If there’s lots of good, what is “bad” about Plex? Well I’m using quotes because there is not a lot that’s really bad about it from my point of view. One thing I would share is that it doesn’t seem wise to fight Plex, which is to say, you really need to understand what Plex does and how it does it. I don’t think you can approach Plex stubbornly and say, I don’t want to use it like that. I want to use it like this. By all accounts, Plex does what it does, the way it does it and attempting to use it without RTFMing (so to speak), won’t go well. File naming counts. Putting the right kinds of media in the right kinds of libraries also matters.

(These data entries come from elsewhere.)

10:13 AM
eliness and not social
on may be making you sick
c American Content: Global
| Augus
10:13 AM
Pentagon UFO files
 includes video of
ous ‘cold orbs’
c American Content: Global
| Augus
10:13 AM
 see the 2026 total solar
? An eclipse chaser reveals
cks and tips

The only other “bad” thing about Plex isn’t really bad either – as an initially free but not open source project, Plex developers are attempting to monetize it as best they can and I suspect that is frustrating and/or confusing for long time users. I am running the media server package for free. I have the Plex Media Player installed on my HTPC (Windows 10) for free. I can access the media server from the WD TV boxes for free but when I downloaded the app for iPad, it told me I needed to pay an activation fee or get a Plex Pass. If I want to use the plug-in/app for Kodi, I need a Plex Pass because it’s considered to be in early development. It appears that many of the Plex device apps are not free which I understand. On the ground floor, projects like Plex can’t charge anything because they don’t have anything mature enough to charge for. Now that they do and given the media software is sort of the “cow” that they’ve given away for free, it stands to reason that in this analogy, they are going to charge for the “milk” (the apps and special features). As I said, being totally new to Plex I have no problem with this but I’m sure there are users who have been using it a long time that are struggling with Plex’s attempts to be compensated for their efforts. It’s a common challenge with projects like this. Personally, I don’t know if there is a Plex Pass in my future or even some one-time activation fees. A monthly Plex Pass is about half of what Netflix costs and presumably that would unlock all of our mobile devices, so it doesn’t seem unreasonable but I’m not sure it will be necessary either. Time will tell.
In any event, Plex is pretty much an unqualified success at my house, so much so that the test media server became a “production” server in less than a week. I’ve shuffled files around to free up disks, migrated those disks over to the new media server and now all our TV shows, movies and concerts are combined in three Plex libraries. I will leave the old server in place for applications and other files, which means the newer media server is entirely devoted to Plex. At the beginning of this post I mentioned our “archaic”media system and perhaps the most subtle benefit to Plex is that our media has arrived in 2017. Gone are workgroups, Windows shares and ugly, clunky folders. Arrived has a cohesive media server with all our media in one place, accessible by any and all DLNA compatible devices through a slick, modern interface.
To recap, if you’re looking for a media solution and assuming you’re willing and able to go with the flow as Plex defines it, it’s probably the best solution out there. If you have more specific needs or want to be more “hands on”, you may be best to look elsewhere.